Eigentlich hat Györ­gy Kurtág Az hit… für Sopranstimme kom­poniert. Das apho­ris­tis­che, atmo­sphärisch dichte Stück ist Bestandteil seines zwis­chen den Jahren 1963 und 1968 ent­stande­nen, groß angelegten Liedzyk­lus Die Sprüche des Péter Borne­misza – das Hauptwerk des ungarischen Kom­pon­is­ten in den 1960er Jahren. Kurtág hat hier in vier großen Abschnit­ten („Geständ­nis“, „Sünde“, „Tod“ und „Früh­ling“) Leit­sätze des protes­tantis­chen Predi­gers aus dem 16. Jahrhun­dert ver­tont, die einen Erlö­sungsweg beschre­it­en: von den teu­flis­chen Ver­suchun­gen bis zur Gnade der Barmherzigkeit.
Az hit… (Der Glaube) ste­ht am Beginn des mit „Früh­ling“ über­schriebe­nen let­zten Teils. Ein Soloso­pran singt die eng am Text ori­en­tierte, von vie­len Sprün­gen durch­set­zte Melodie, das gedrück­te Ped­al im Klavier sorgt für den Nach­hall. Bei Kurtágs 1998 ent­standen­er Tran­skrip­tion von Az hit… für Vio­lon­cel­lo solo, die nun erst­mals bei der Wiener Uni­ver­sal Edi­tion erschienen ist (2007), ist der Text Borne­miszas unter den Noten­lin­ien aufge­führt mit der Anmerkung: „Der unter­legte Text dient nur dem Ver­ständ­nis und soll nicht gesun­gen wer­den.“
Bis auf wenige hinzuge­fügte Dop­pel­griffe ver­traut Kurtág in der Cellover­sion ganz der ein­stim­mi­gen Sopran­melodie. „Par­lan­do, ruba­to, con slan­cio (mit Schwung), molto pas­sion­a­to“ ste­ht als Charak­ter­beze­ich­nung über dem Satz und emp­fiehlt damit eine rhyth­misch freie, der Sprache nachemp­fun­dene Inter­pre­ta­tion. Auf­fäl­lig ist, wie viele Infor­ma­tio­nen auf diesen zwei Seit­en Noten­pa­pi­er aufge­führt sind. Da gibt es neben genauen Artiku­la­tionsvor­gaben und manch­mal etwas ungeschick­ten Strichen auch eine Menge Angaben, die den for­malen Auf­bau betr­e­f­fen. Lang gezo­gene, gestrichelte Bögen verdeut­lichen Sin­nein­heit­en, die von Zif­fern zusät­zlich markiert wer­den. Ver­bun­den mit dem dreis­prachig aufge­führten Text (ungarisch, deutsch, englisch) beste­ht unter Umstän­den die Gefahr, dass der Inter­pret den Wald vor lauter Bäu­men nicht mehr sieht: Weniger wäre hier vielle­icht mehr gewe­sen. Bei sel­te­nen Vor­trags­beze­ich­nun­gen wie den häu­fig ver­wen­de­ten kleinen Bögen über einzel­nen Noten würde man sich allerd­ings über eine Erk­lärung des Her­aus­ge­bers freuen.

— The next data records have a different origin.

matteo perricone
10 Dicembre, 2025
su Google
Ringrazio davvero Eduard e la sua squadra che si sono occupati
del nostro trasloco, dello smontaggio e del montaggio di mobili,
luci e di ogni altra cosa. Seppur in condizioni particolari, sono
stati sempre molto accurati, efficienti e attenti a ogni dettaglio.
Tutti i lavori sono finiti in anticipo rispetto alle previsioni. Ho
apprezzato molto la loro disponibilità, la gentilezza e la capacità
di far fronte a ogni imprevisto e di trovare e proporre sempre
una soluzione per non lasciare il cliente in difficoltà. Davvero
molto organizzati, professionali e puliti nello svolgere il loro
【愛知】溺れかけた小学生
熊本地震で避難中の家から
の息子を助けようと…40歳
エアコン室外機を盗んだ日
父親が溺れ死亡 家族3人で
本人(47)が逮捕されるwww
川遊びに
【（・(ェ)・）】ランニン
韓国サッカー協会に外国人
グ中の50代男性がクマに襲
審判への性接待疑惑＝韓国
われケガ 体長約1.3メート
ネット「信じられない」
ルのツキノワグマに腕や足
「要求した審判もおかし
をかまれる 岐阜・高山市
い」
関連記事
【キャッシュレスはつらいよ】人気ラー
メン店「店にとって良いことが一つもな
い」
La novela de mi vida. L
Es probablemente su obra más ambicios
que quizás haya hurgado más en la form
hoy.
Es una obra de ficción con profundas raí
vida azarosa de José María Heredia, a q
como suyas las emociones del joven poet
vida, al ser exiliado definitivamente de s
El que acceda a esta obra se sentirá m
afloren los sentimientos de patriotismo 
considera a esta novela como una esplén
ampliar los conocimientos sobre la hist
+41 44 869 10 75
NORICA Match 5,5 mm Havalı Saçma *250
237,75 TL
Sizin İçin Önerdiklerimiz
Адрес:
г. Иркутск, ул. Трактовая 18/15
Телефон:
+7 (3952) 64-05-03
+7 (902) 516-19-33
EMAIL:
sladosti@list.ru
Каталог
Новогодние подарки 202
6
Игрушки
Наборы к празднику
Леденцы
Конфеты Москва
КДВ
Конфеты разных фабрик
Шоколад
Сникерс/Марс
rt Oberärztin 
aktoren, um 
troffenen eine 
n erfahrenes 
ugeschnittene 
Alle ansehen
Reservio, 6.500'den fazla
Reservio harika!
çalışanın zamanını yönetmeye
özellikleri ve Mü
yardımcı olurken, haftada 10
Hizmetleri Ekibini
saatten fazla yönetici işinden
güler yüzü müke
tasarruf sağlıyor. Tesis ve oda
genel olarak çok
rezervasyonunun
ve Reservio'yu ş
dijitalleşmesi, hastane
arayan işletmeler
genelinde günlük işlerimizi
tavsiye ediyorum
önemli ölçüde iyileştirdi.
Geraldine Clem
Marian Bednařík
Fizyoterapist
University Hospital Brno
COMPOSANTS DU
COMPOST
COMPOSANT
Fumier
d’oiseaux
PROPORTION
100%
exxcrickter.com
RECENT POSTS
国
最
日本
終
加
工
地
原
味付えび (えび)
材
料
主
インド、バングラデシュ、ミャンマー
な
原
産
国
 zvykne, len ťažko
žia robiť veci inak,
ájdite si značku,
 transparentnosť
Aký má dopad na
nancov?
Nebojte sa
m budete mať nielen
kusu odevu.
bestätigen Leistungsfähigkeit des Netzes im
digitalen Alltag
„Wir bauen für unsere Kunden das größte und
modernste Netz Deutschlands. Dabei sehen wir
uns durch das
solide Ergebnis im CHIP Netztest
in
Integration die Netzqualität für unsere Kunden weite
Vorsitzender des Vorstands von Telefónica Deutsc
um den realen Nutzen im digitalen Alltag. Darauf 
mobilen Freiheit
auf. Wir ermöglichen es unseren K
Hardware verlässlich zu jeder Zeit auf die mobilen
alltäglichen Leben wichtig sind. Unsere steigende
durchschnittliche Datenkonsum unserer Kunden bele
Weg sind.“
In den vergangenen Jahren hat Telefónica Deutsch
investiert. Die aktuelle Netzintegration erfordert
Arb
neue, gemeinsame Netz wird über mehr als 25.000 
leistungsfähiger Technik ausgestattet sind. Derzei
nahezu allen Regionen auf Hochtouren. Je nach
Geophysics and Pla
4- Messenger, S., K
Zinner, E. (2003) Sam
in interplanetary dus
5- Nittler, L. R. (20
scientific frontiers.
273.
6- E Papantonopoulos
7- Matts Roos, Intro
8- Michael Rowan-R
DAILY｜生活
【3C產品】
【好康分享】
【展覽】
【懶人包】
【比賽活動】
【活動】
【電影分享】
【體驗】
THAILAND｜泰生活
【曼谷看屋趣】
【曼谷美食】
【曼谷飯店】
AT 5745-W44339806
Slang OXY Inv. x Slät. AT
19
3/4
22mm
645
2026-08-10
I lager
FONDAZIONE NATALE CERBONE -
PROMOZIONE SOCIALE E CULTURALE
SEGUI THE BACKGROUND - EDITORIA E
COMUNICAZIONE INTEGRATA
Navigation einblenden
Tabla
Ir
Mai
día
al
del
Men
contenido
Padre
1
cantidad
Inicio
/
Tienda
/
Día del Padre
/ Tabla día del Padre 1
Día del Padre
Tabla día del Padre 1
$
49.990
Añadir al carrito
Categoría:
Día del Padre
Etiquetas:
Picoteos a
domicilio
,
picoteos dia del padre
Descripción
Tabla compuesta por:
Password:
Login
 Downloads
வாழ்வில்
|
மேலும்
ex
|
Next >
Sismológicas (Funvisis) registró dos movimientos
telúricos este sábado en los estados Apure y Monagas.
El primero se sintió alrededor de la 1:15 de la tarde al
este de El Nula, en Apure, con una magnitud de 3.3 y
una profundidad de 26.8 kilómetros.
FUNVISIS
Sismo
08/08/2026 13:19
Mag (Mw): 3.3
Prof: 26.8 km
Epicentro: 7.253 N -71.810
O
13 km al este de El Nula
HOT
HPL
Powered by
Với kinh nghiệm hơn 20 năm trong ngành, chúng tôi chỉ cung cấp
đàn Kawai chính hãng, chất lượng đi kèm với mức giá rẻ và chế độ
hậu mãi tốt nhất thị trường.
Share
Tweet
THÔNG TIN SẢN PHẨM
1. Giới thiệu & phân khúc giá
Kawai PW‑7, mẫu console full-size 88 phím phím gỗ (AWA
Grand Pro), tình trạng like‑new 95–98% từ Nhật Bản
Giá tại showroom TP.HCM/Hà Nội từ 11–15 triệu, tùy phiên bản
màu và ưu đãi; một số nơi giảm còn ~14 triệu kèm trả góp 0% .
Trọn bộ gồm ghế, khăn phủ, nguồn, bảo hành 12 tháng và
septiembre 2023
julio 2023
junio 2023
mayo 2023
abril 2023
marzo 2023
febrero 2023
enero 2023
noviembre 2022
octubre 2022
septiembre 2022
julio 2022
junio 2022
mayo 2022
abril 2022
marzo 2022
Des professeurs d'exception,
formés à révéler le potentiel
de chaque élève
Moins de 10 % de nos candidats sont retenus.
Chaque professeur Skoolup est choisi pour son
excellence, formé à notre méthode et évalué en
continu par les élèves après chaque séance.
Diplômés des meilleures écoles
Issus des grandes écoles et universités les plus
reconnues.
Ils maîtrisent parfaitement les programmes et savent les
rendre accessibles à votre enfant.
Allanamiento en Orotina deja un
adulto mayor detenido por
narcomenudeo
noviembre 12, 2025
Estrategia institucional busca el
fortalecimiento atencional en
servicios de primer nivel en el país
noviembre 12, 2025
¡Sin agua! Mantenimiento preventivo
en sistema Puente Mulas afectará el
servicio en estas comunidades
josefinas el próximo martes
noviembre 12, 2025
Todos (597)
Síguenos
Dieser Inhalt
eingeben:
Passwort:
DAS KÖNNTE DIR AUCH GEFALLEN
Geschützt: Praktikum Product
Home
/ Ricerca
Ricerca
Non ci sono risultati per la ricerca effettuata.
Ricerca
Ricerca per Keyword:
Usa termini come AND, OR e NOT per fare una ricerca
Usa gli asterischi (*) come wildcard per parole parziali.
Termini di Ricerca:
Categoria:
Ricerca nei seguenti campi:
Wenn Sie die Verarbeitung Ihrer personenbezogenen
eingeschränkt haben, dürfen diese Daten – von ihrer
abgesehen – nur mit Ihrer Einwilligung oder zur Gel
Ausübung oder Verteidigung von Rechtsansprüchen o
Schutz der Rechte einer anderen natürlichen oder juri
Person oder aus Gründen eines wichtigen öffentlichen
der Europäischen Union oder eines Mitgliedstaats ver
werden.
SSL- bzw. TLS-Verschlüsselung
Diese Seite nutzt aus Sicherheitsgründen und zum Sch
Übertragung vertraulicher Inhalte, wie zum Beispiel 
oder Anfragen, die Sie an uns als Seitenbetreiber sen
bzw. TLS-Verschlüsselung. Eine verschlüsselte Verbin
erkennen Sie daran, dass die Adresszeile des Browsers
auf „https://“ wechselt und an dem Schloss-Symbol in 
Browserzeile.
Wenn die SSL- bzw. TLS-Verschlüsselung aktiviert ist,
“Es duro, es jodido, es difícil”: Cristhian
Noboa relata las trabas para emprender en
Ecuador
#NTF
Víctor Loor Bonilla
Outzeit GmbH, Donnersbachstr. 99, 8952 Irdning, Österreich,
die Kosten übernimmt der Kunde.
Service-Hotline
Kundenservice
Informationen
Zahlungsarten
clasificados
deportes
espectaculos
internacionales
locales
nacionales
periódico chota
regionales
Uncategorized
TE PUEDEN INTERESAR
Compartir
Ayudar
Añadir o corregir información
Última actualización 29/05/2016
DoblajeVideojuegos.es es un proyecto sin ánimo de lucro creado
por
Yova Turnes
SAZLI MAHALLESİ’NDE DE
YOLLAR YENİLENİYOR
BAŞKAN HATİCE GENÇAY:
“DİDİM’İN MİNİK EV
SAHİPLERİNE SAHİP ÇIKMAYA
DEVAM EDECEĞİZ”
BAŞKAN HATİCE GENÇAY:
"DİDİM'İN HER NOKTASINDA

Nicht nur wegen seines sonoren und aus­geglich­enen Klangs eignet sich das Vio­lon­cel­lo vorzüglich für diese „cantabile“ zu spie­lende Musik. Auch die extremen Sprünge über bis zu drei Oktaven kön­nen auf dem Instru­ment real­isiert wer­den, ohne dass die melodis­che Lin­ie ver­loren geht. Die von Kurtág einge­set­zten Fer­mat­en lassen die Musik in der Stille nach­schwin­gen, als müsse der Cel­list Atem holen für die näch­ste Phrase. Und so ist es gar kein weit­er Weg mehr vom Vio­lon­cel­lo zurück zur Sopranstimme.